*PAGE TEXT*.
---*---

# dumb question



## goonsquad (Sep 15, 2010)

Archery elk general OTC tag.

Is it hunters choice?


----------



## Kwalk3 (Jun 21, 2012)

Yes, on most units. Any bull units you are allowed to take any elk(Branch antlered, spike, cow, calf). Spike-only units: most you can take a spike or a cow/calf. There are a few units that are restricted to spike-only though if i'm not mistaken.


----------



## Bowdacious (Sep 16, 2007)

^truth


----------



## goonsquad (Sep 15, 2010)

Thanks, I reviewed the proc but couldn't see that they specified hunters choice on the archery elk hunt this year. Thought something may have changed.


----------



## High Desert Elk (Aug 21, 2012)

Also, keep in mind that a spike is defined as a bull that has at least one antler that does not branch above its ears. Adds a little leeway I suppose.


----------



## APD (Nov 16, 2008)

---*---

[Saved data entries]

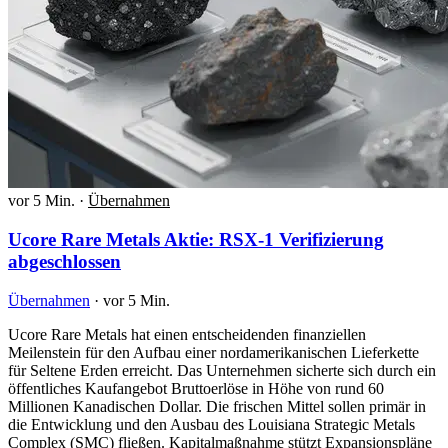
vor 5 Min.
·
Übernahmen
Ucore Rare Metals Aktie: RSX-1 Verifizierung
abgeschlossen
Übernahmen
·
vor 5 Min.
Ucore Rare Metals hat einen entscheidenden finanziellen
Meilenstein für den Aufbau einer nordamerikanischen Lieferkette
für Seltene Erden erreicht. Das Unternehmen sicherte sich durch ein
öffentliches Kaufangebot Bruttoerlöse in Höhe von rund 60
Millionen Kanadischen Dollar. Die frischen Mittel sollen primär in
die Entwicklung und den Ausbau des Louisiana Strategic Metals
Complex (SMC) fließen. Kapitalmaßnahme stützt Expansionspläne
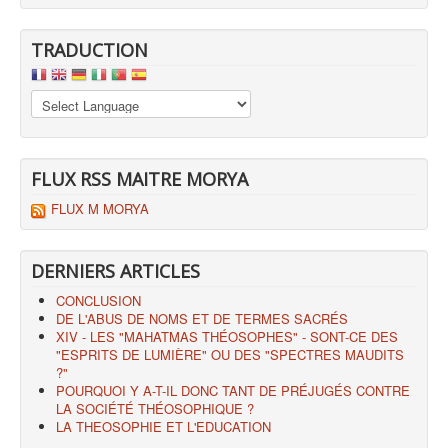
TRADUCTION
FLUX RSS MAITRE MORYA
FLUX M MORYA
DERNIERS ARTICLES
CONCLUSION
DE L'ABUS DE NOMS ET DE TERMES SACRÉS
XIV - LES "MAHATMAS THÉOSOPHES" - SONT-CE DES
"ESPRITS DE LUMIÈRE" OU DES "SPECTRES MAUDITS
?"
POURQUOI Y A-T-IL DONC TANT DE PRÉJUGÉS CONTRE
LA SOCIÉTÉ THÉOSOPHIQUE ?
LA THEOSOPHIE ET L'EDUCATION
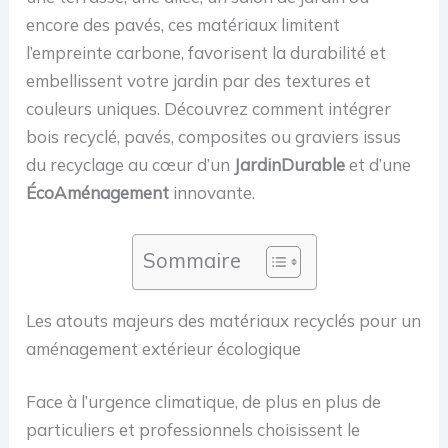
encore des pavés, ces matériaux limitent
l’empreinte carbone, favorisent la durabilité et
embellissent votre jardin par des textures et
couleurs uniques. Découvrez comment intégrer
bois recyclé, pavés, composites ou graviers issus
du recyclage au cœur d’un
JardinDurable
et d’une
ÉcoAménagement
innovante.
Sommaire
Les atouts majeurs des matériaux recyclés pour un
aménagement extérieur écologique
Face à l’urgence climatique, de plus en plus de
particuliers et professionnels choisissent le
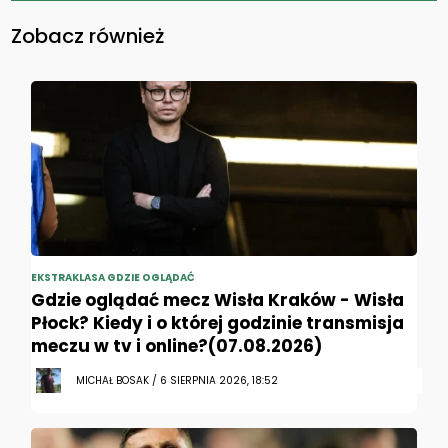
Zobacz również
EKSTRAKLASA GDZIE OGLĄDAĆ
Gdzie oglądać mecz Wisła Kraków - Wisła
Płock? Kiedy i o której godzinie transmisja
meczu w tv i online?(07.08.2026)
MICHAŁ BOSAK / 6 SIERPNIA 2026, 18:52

---*---

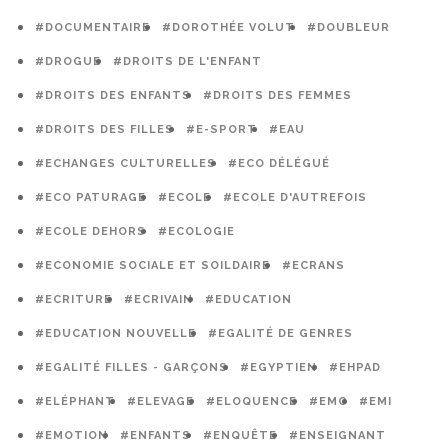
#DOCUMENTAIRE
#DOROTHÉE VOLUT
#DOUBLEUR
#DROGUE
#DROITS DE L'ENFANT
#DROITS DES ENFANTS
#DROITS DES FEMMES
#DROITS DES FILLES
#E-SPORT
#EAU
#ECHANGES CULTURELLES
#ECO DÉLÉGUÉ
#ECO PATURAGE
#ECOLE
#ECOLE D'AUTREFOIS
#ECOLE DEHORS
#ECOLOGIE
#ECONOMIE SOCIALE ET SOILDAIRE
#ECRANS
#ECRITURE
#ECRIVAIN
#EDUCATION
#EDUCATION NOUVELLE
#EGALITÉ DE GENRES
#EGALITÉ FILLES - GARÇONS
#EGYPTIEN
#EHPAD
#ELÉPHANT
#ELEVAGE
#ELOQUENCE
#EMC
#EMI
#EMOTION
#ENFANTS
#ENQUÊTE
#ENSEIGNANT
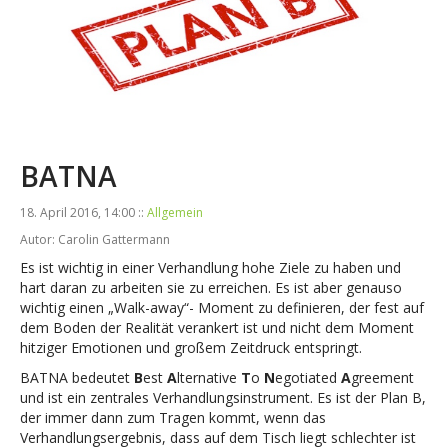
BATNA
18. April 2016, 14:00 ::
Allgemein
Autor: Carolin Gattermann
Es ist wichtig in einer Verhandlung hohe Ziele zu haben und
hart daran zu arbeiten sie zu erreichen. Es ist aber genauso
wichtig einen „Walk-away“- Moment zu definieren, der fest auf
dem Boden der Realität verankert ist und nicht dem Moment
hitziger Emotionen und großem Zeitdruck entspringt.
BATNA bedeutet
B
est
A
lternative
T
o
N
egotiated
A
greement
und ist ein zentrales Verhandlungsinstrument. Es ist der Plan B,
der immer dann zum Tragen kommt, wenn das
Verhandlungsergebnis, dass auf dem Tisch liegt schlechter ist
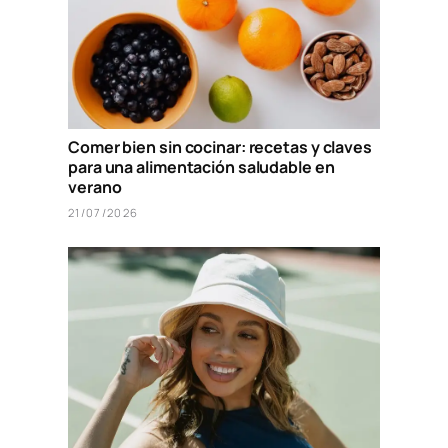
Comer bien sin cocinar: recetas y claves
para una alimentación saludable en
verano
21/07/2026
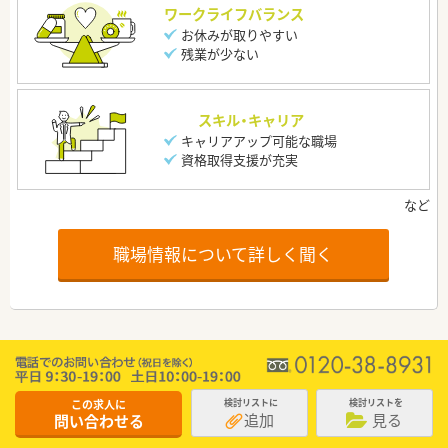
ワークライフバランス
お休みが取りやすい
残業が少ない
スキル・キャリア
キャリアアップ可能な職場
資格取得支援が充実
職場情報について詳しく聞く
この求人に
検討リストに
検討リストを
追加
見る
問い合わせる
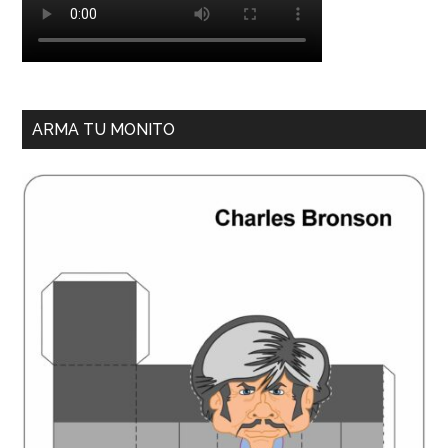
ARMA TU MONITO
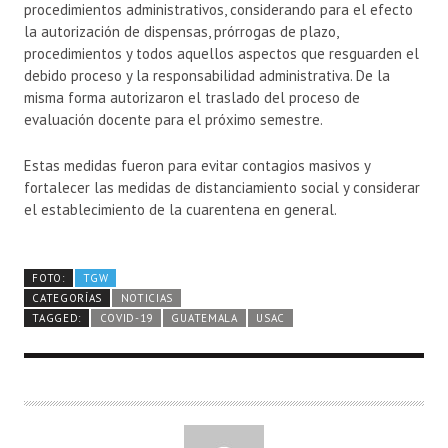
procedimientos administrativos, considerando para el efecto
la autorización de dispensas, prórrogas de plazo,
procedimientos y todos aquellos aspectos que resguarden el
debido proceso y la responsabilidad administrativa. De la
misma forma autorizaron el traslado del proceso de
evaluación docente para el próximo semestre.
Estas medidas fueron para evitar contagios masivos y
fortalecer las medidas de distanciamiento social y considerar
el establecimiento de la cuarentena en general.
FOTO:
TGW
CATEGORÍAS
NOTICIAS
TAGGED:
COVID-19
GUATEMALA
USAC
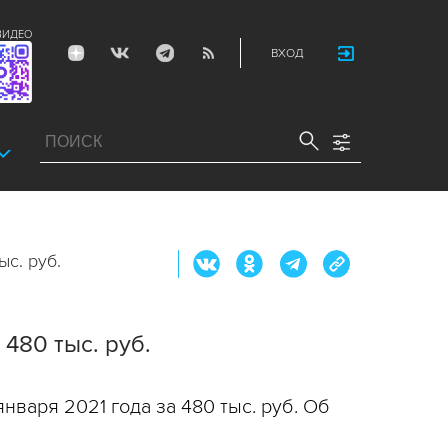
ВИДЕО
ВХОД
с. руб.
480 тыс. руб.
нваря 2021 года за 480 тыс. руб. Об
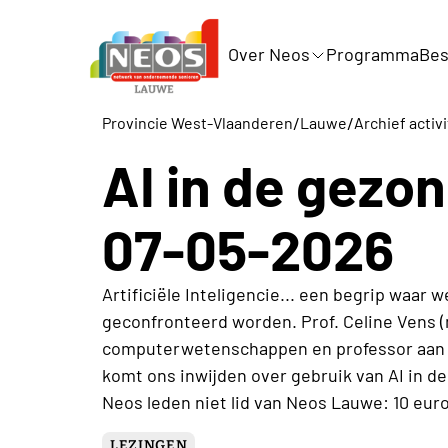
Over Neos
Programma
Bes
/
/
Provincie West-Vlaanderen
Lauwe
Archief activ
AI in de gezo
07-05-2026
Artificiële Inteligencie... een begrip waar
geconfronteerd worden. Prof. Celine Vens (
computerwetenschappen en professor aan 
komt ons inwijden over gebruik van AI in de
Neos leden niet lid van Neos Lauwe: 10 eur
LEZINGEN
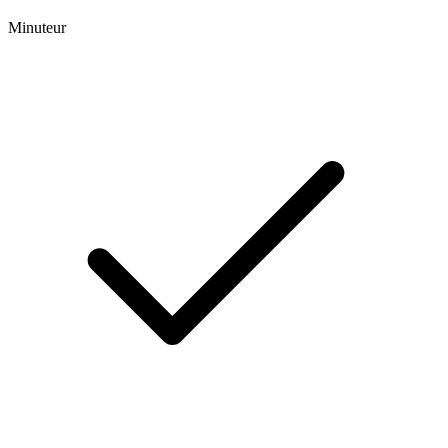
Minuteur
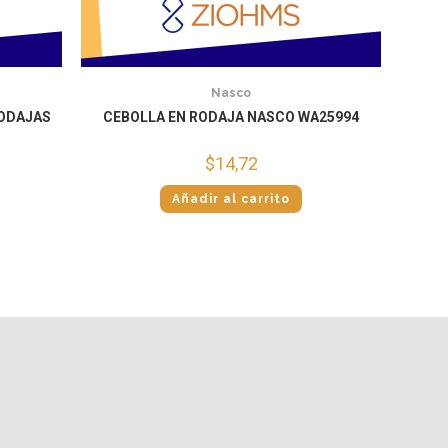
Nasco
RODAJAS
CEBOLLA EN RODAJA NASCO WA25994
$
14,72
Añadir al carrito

---*---

*TASKS TO PERFORM*.
a) According to the elk tag thread, which kinds of elk may be taken in any bull units? List them.
b) Copy word for word from the elk tag thread the part that begins with the words "Thanks, I reviewed" and ends with "may have changed.".

*SOLUTIONS*.
a) Branch antlered, spike, cow, calf

b)
Thanks, I reviewed the proc but couldn't see that they specified hunters choice on the archery elk hunt this year. Thought something may have changed.